从之,且命检校受禄。自议政府左参赞至工曹参议一十为定数,除宦官检校二十、尚衣院司直二,各道都节制使、水军都节制使、道除首领官,差三军录事。
8月23日
○癸亥,加置辨正都监判官二十,分隶二十房。
○辨正都监上启目:“大小人员自己婢妾所生,已属司宰监,其中身良役贱驿子,自己婢妾所生,并属司宰监未便,理宜属公。公私贱口自己婢妾所生,公贱则属公;私贱则决给奴子本主何如?”从之。提调柳廷显启:“元告亲著后十五日不见身者,讼者无故满十五日不见身者告状,乞不许受理。”从之。
○下旨于刑曹曰:
公处奴婢,辛巳年以上形止案,无故载录者,大小人民不曾与公处对讼得决,而潜隐使用者,其推以闻。
○刑曹上讼者诬告律,启曰:“奴婢告讼者,饰辞强辨,乱法瞒官,则杖八十、充水军,已依教旨施行。上项罪,诬告者反坐,并不举论,故论罪为难。谨按,《大明律》诬告条云:‘凡诬告人徒流杖,加所诬罪三等。’然则于本罪杖八十加三等,杖六十徒一年,今加以身充水军未便。请坐以本罪,杖八十,身充水军何如?”
命诬告反坐者,免充水军,依律施行。
8月24日
○甲子,以金南秀为工曹判书,权衷判恭安府事,偰眉寿参赞议政府事。
8月25日
○乙丑,司宪府请判中军府事李之崇、前摠制金贵宝、前提学赵叙、检校汉城尹罗得卿罪,妄告误决也。
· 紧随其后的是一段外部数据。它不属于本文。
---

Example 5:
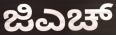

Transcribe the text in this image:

ಜಿಎಚ್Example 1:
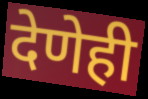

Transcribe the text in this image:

देणेही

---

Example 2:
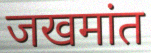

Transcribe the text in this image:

जखमांत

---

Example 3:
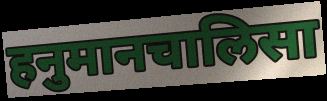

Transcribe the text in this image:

हनुमानचालिसा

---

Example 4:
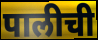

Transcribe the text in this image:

पालीची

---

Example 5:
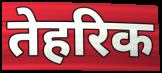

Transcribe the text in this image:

तेहरिक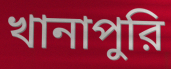
খানাপুরি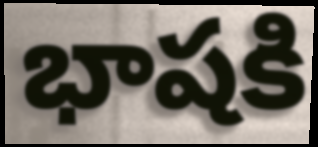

上曰:“之崇,宗亲;贵宝,太祖元从功臣;叙,功臣之子,皆不可论罪。”柳思讷启曰:“虽系功臣,令初犯法者,不可轻免。曾有教旨曰:‘以正决为误决者,收告身,杖八十,充水军,使唤奴婢属公。岂可以功臣之故,恝然无忧,不畏邦宪也。’”上曰:“除他罪,只将所讼奴婢属公。”
8月26日
○丙寅,召六曹判书、台谏、参赞李叔蕃等,议讲武之所。上曰:“讲武有定所,古之制也。前年远猎全罗,予甚悔之,未免后世之讥。欲以泰安、海州、横川、广州等处定为常所,为子孙之法何如?”佥曰:“讲武之所,不必定也。”上曰:“卿等皆读书之人,先王果无定所乎?”对曰:“先王苑囿,皆在郊关之内。今若定诸近地,则合先王之制矣。其如近地,禽兽鲜少何?彼泰安、海州边海之地,禽兽虽多,以为子孙之规,无乃不可乎?无已则以别例往狩何如?”上曰:“卿等之言是也,予当从之。”命大护军赵菑于泰安,李君实于海州视之。
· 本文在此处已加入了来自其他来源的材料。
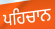
ਪਹਿਚਾਨ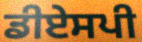
ਡੀਏਸਪੀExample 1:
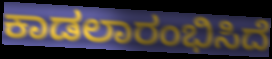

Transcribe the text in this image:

ಕಾಡಲಾರಂಭಿಸಿದೆ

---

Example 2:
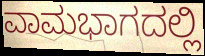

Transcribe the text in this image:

ವಾಮಭಾಗದಲ್ಲಿ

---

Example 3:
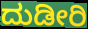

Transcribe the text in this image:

ದುಡೀರಿ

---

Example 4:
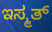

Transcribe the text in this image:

ಇಸ್ಮತ್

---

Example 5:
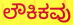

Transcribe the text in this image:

ಲೌಕಿಕವು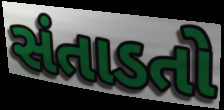
સંતાડતોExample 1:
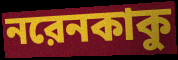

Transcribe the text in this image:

○黜本宫奴金千于济州。千诉良凡三度而不实,上怒断足腓,而放之济州,行至全州而死。后,上命刑曹曰:“予闻金千诉良而从贱,以他人奴婢,滥称一族,罗致者甚众。宜速分拣,各还其主。”
○司宪府疏请兵曹判书金承霔罪。初,承霔还自平安道入谢,上讶其来之迟,谓李灌曰:“尔等传旨召承霔,其消息之辞,何不紧欤?”灌曰:“臣等之书曰:‘月初三日,拜兵曹判书,其处军务,嘱诸镇抚,以速来京。’”上怒曰:“尔等学问,有何所用?何不曰兵曹不可一日阙耶?”承霔欲解上怒,启曰:“水溢难涉,未能速来。”至是,宪府又请承霔罪,不听。
8月27日
○丁卯,司谏院上疏,疏曰:
古昔圣王,朝以听政,昼以访问,庶几下情上达,而庶绩咸熙也。我殿下动法前古,日接六曹,议论政事,躬自听断,诚为美意。然一月六衙,或不视朝,且六曹长官不能身亲细务,其庶事之繁,恐不能尽达于天聪。伏望每当六衙日,御正殿受朝,命六曹长官与其郞官掌事者,事无大小,悉皆亲启,断自宸衷,然后施行。
不报。
○定知印坐次。礼曹启曰:“知印等自中坐次,俱以差年先后为上下未便。乞依他成众官例,以职次序坐,其去官依已定例,监察、奉礼亦用散官高下序坐,迁转则用批次。”从之。前此,虽宣务用批,次坐于承议之上故也。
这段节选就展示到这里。